PostgreSQL check-time recursion versus MySQL session-start activation Two panels. The left panel, labelled PostgreSQL and resolved at privilege-check time, shows a recursive walk up pg_auth_members: svc_etl cascades into app_write and then writer_base because each member has rolinherit true, while a second chain shows svc_analytics whose edge to reporting_ro is blocked because it is NOINHERIT, so the privileges are only reachable through an explicit SET ROLE. The right panel, labelled MySQL and resolved at session start, shows svc_analytics granted two static role_edges to reporting_ro and reporting_rw; both pass through a session-start activation gate keyed on default_roles and activate_all_roles_on_login, from which reporting_ro emerges active and effective while reporting_rw stays dormant because it was never activated. The two panels illustrate that PostgreSQL recomputes cascade on every check whereas MySQL fixes the effective set once at login.

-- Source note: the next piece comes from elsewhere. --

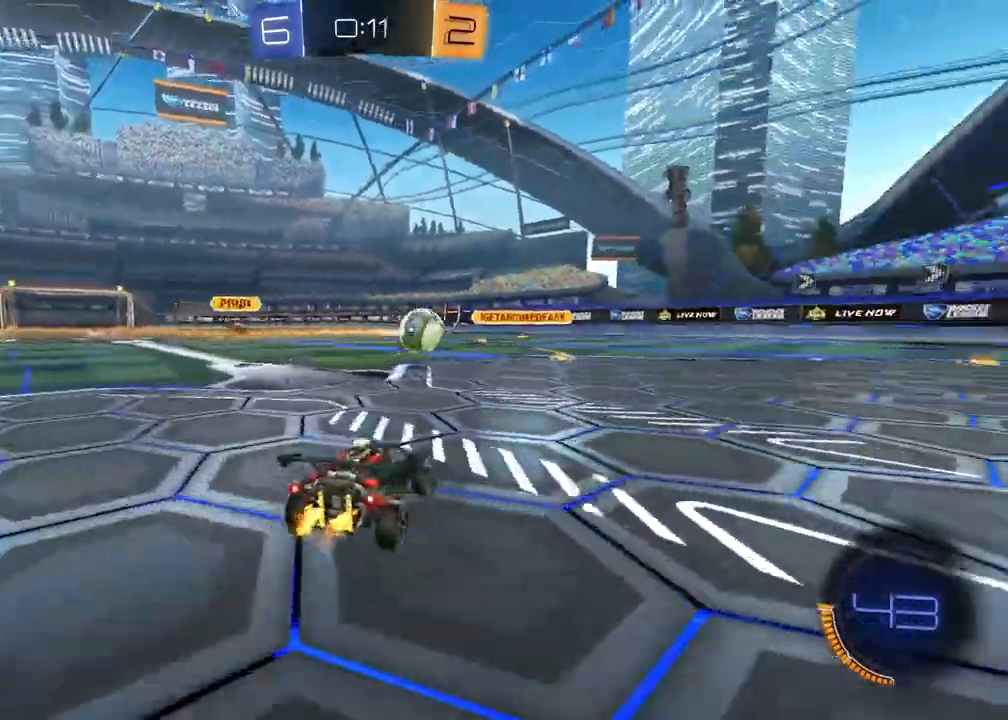
{"buttons": ["R1", "R2"], "left_stick": "down-left", "right_stick": "center", "events": [[100, "R1", "down"], [350, "left_stick", "down-left"]]}
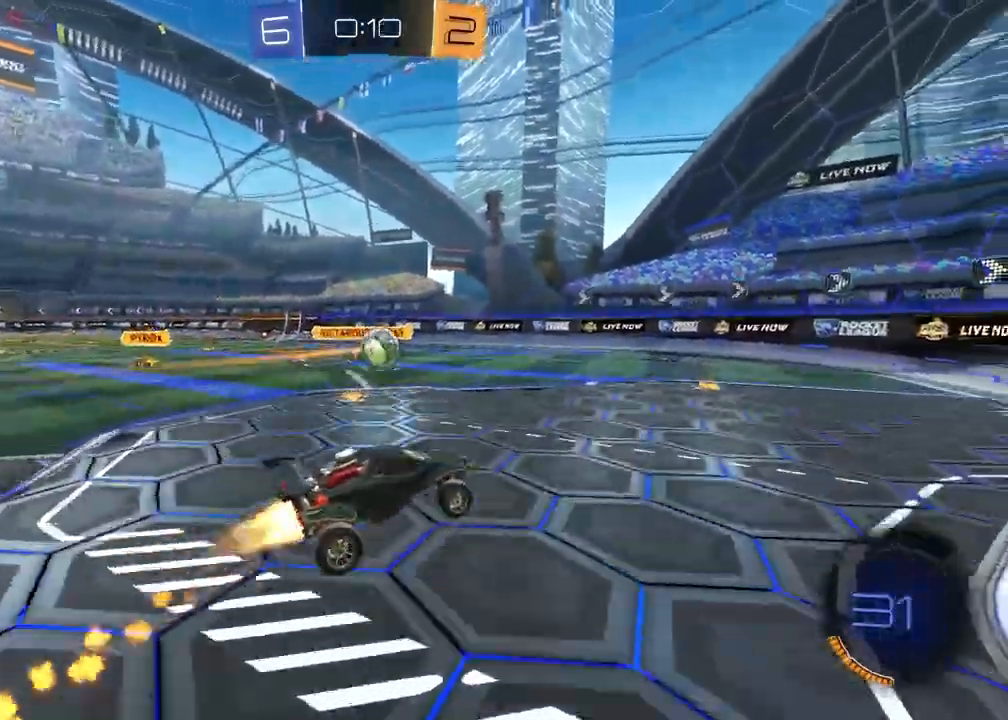
{"buttons": ["R2"], "left_stick": "down-right", "right_stick": "center", "events": [[167, "left_stick", "up-right"], [467, "left_stick", "down-right"], [483, "R1", "up"]]}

PostgreSQL resolved recursively at privilege-check time walk pg_auth_members, cascade while rolinherit = t svc_etl rolinherit = t · cascade app_write writer_base svc_analytics NOINHERIT · blocked reachable only via SET ROLE reporting_ro cascade recomputed on every check MySQL resolved once at session start static role_edges, activated at login svc_analytics reporting_ro reporting_rw session-start activation gate in default_roles? or activate_all_roles_on_login = ON? yes no active effective this session dormant granted, not activated effective set fixed at login until SET ROLE

When to compute effective privileges this way

Use the two-model resolution in this page when:

  • You run drift detection across a mixed fleet that includes both PostgreSQL (9.5+) and MySQL (8.0+) and need one comparable “effective privilege” record per principal.
  • Your baseline manifest expresses intended capability (“this service account may SELECT on analytics.*”) rather than raw membership edges.
  • You have service accounts whose granted roles may be inactive — MySQL default-role gaps or PostgreSQL NOINHERIT edges.

Skip it (a plain membership diff is enough) when:

  • You only target a single engine and only care that the grant graph matches, not the resolved capability.
  • All principals activate every role at login (activate_all_roles_on_login = ON fleet-wide) and no PostgreSQL role uses NOINHERIT — in that case membership and effective privilege coincide.

Step-by-step: resolving inheritance per engine

Step 1 — Extract the PostgreSQL membership graph honoring INHERIT

PostgreSQL treats a role as both a principal and a privilege container. Whether a granted role’s privileges flow automatically depends on the member’s rolinherit flag (set from INHERIT/NOINHERIT) — a NOINHERIT member must run SET ROLE to use the privileges. Extract the edges together with the flags that gate them:

-- PostgreSQL 9.5+ : membership edges plus the flags that decide cascade
SELECT m.roleid::regrole::text  AS granted_role,
       m.member::regrole::text  AS member_role,
       r.rolinherit             AS member_inherits,
       r.rolsuper               AS member_is_superuser,
       m.admin_option           AS can_grant_onward
FROM   pg_auth_members m
JOIN   pg_roles r ON r.oid = m.member
ORDER  BY member_role, granted_role;

Expected output (one row per direct edge):

 granted_role  | member_role   | member_inherits | member_is_superuser | can_grant_onward
---------------+---------------+-----------------+---------------------+------------------
 app_write     | svc_etl       | t               | f                   | f
 reporting_ro  | svc_analytics | f               | f                   | f

Here svc_analytics is a member of reporting_ro but member_inherits = f, so it does not get reporting_ro’s privileges automatically — a detail a raw edge diff would miss.

Step 2 — Extract the MySQL grant graph and its activation state

MySQL 8.0 stores the static grant graph in mysql.role_edges (exposed as information_schema.applicable_roles) and the per-user activation defaults in mysql.default_roles. A granted role does nothing until it is activated for the session, so you must pull both tables:

-- MySQL 8.0+ : static grant edges
SELECT CONCAT(from_user, '@', from_host) AS granted_role,
       CONCAT(to_user,   '@', to_host)   AS member_user,
       with_admin_option                 AS can_grant_onward
FROM   mysql.role_edges
ORDER  BY member_user, granted_role;

-- MySQL 8.0+ : which of those roles activate by default
SELECT CONCAT(user, '@', host)                       AS member_user,
       CONCAT(default_role_user, '@', default_role_host) AS active_by_default
FROM   mysql.default_roles
ORDER  BY member_user;

Also read the global that overrides per-user defaults:

SELECT @@GLOBAL.activate_all_roles_on_login AS activate_all;

If activate_all = 1, every granted role is effectively active regardless of mysql.default_roles; if 0, only rows present in default_roles are active at connect time.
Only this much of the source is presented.